Flaws in Siglent Oscilloscope Allow Hackers to Tamper With Measurements
Researchers discovered that an oscilloscope from Siglent Technologies is affected by several potentially serious vulnerabilities that could allow hackers to tamper with measurements.
The flaws were identified by SEC Consult in SDS1000X-E series super phosphor oscilloscopes, one of the latest products launched by Siglent, a China-based company that specializes in measurement products. The impacted product costs roughly $400 and it has been named by at least one website the best oscilloscope in its price range.
SEC Consult found that the device has two backdoor accounts that can be accessed by an attacker with access to the local network over telnet on port 23. The accounts provide root access to the device and they have hardcoded passwords that are not easy to change.
The cybersecurity firm also reported that the EasyScopeX software provided by Siglent for the SDS1202X-E oscilloscope can be accessed without authentication from any computer on the network, and the application communicates using unencrypted TCP packets, which makes it easy to intercept data. The EasyScopeX app allows users to configure the device and interact with it.

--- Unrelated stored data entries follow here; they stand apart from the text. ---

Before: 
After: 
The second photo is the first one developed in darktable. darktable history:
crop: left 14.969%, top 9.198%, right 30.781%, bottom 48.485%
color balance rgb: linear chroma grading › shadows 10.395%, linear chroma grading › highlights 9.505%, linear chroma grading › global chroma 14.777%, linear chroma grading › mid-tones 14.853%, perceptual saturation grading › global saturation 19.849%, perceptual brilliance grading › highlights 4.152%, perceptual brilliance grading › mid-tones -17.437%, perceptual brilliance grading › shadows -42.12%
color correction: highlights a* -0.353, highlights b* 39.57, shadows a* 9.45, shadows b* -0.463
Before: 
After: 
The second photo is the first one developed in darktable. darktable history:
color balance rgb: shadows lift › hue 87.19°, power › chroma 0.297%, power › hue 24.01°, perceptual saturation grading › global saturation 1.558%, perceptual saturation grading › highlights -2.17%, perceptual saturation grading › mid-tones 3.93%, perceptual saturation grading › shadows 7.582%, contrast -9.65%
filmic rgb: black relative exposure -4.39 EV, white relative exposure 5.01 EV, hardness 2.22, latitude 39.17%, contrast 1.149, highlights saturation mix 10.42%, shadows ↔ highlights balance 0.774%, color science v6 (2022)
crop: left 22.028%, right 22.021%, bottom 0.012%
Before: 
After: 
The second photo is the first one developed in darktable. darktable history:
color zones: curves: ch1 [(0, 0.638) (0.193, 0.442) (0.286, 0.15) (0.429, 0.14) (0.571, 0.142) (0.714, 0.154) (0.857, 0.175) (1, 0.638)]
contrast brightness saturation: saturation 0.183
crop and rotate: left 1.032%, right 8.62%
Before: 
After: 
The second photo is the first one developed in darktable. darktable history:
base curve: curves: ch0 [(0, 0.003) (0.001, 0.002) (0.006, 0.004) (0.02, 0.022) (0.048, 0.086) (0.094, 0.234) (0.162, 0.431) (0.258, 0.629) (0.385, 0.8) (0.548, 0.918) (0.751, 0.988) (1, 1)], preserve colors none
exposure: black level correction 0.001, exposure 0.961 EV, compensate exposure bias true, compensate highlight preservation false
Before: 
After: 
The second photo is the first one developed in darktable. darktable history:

Finally, the company’s researchers discovered that multiple components embedded in the firmware, including BusyBox, GNU libc and the Linux kernel, are outdated and known to have various types of vulnerabilities.
“Any malicious modification of measurement values may have serious impact on the product or service which is created or offered by using this oscilloscope. Therefore, all procedures which are executed with this device are untrustworthy,” SEC Consult said in its advisory.
SEC Consult notified Siglent of the vulnerabilities through Germany’s VDE CERT in August and while a sales person confirmed receiving the vulnerability report, no patch and no status updates have been provided by the vendor. Its official website lists one recent firmware update for the SDS1202X-E oscilloscope, but that was released before the security holes were discovered.
Researchers identified the vulnerabilities in a device running version V220.127.116.11 of the firmware, but they believe other versions are likely affected as well.
VDE CERT is also expected to release an advisory describing these vulnerabilities.
SecurityWeek has reached out to the vendor for comment and will update this article if the company responds.